=== ABOUT THIS EXERCISE ===
Select every line in the entries below that contains the string "many", matching case exactly, and copy each one.

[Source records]
........

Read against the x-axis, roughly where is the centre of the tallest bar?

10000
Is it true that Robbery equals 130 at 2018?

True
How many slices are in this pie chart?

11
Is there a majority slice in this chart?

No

........

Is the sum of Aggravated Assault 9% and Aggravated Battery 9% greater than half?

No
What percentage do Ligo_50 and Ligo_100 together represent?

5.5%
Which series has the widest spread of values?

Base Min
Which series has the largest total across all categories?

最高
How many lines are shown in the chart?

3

........

=== REPLY TO THE EXERCISE ===
How many slices are in this pie chart?
How many lines are shown in the chart?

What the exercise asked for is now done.